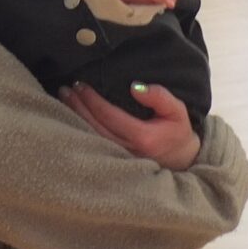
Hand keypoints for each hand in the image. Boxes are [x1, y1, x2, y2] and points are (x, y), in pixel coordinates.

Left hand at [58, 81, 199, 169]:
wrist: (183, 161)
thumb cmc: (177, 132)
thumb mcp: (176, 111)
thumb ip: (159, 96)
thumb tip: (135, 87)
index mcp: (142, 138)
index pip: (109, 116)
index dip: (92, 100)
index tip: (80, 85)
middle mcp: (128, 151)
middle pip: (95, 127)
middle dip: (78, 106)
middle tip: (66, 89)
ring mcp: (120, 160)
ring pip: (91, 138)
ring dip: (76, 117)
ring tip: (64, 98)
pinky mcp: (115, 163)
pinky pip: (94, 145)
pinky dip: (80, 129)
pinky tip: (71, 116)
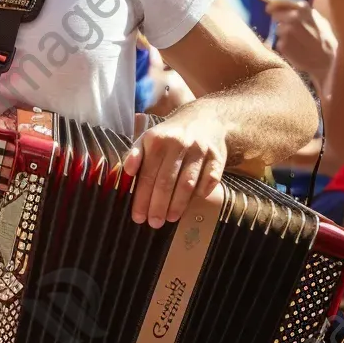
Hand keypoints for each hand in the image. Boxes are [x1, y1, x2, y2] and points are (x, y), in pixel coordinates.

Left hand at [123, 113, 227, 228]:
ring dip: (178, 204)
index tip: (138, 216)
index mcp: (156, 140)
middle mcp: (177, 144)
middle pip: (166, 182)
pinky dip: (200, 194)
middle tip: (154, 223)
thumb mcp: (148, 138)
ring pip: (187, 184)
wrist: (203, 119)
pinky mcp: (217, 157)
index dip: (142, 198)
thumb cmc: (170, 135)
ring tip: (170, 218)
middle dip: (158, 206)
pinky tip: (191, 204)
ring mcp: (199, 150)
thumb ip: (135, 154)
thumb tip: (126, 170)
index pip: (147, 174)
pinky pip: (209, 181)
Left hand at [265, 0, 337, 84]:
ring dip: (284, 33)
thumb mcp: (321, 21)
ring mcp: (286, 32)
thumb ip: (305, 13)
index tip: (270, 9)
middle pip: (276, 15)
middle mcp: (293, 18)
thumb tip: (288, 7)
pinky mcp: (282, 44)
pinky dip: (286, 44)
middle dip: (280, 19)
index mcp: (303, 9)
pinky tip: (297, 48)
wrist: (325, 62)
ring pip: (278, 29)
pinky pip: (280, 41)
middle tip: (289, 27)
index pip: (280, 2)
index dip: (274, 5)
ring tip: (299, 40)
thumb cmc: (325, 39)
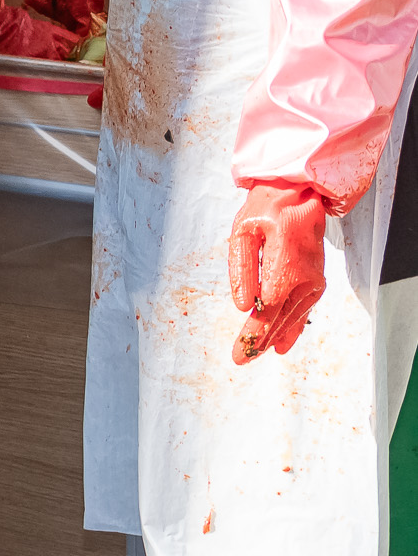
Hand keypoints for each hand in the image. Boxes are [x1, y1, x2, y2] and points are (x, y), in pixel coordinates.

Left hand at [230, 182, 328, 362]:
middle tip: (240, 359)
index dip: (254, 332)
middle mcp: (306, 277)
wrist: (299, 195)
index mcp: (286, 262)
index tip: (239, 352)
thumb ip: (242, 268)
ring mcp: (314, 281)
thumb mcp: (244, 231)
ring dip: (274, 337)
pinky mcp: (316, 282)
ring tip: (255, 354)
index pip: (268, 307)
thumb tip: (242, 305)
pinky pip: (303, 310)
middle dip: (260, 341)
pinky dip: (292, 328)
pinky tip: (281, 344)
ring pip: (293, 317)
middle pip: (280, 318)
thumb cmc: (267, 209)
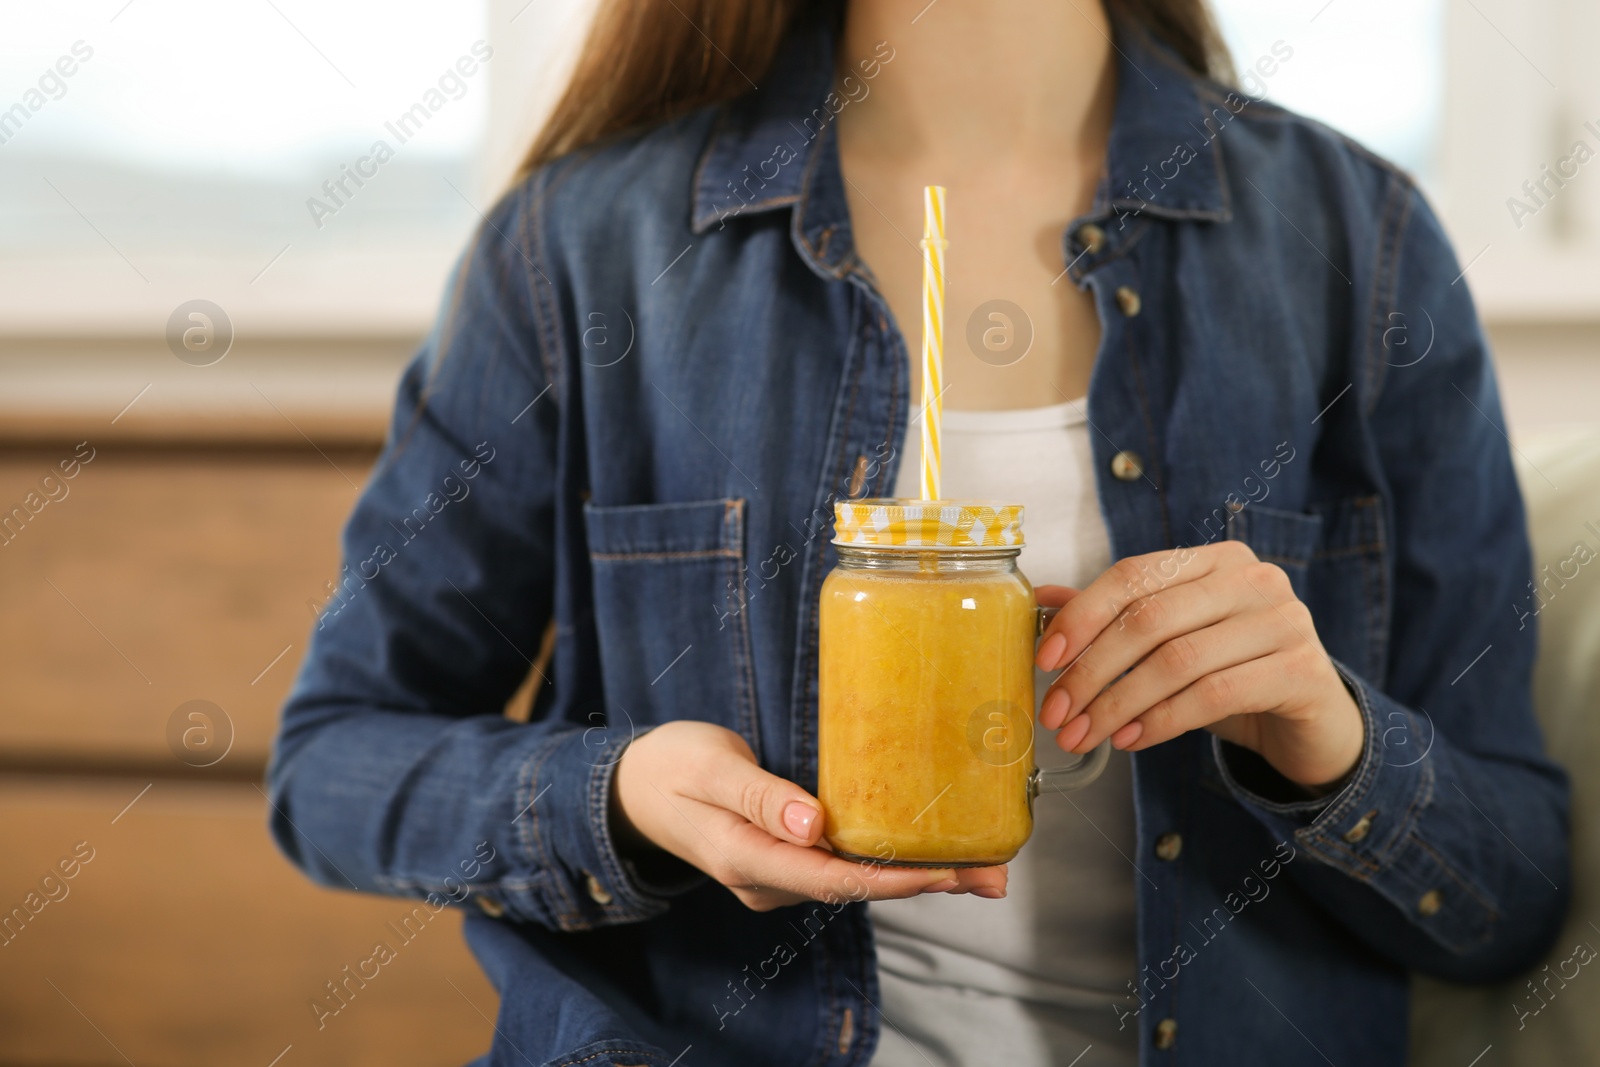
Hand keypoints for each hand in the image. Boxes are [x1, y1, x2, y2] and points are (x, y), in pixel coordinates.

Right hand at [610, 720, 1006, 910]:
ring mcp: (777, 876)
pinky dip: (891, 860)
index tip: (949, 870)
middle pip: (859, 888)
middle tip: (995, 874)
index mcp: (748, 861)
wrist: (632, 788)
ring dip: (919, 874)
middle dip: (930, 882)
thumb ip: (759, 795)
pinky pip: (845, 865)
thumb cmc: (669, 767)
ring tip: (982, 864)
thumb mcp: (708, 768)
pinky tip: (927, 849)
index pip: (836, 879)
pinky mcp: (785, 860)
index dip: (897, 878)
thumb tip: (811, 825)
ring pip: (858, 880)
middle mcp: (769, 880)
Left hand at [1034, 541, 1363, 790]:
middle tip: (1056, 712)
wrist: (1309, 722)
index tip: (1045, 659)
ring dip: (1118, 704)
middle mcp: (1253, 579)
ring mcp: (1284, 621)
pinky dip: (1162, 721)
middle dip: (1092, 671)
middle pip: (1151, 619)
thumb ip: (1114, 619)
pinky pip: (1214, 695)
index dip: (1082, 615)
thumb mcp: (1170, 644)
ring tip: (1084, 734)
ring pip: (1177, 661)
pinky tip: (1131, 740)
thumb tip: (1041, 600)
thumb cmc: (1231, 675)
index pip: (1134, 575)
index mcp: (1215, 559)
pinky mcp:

- [AIM OF THE TASK]
Within the listing above, find the line containing "ring mcp: (314, 281)" and the line containing "middle dip: (930, 882)". Transcribe them and everything between them exactly, leaving out the pictures.

- [ANSWER AREA]
ring mcp: (314, 281)
thumb mcp: (244, 231)
ring dip: (274, 337)
pinky mcp: (316, 282)
ring tip: (255, 354)
index pip: (268, 307)
thumb tip: (242, 305)
pinky pip: (303, 310)
middle dip: (260, 341)
pinky dip: (292, 328)
pinky tip: (281, 344)
ring pip: (293, 317)
middle pip: (280, 318)
thumb cmc: (267, 209)
Hand keypoints for each hand in the image. Boxes are [x1, y1, x2, y2] and points are (x, y), in pixel coordinates.

Right hand at [610, 720, 1006, 910]:
ring mcp: (777, 876)
pinky dip: (891, 860)
index tip: (949, 870)
middle pip: (859, 888)
middle tip: (995, 874)
index mcp: (748, 861)
wrist: (632, 788)
ring dip: (919, 874)
middle dip: (930, 882)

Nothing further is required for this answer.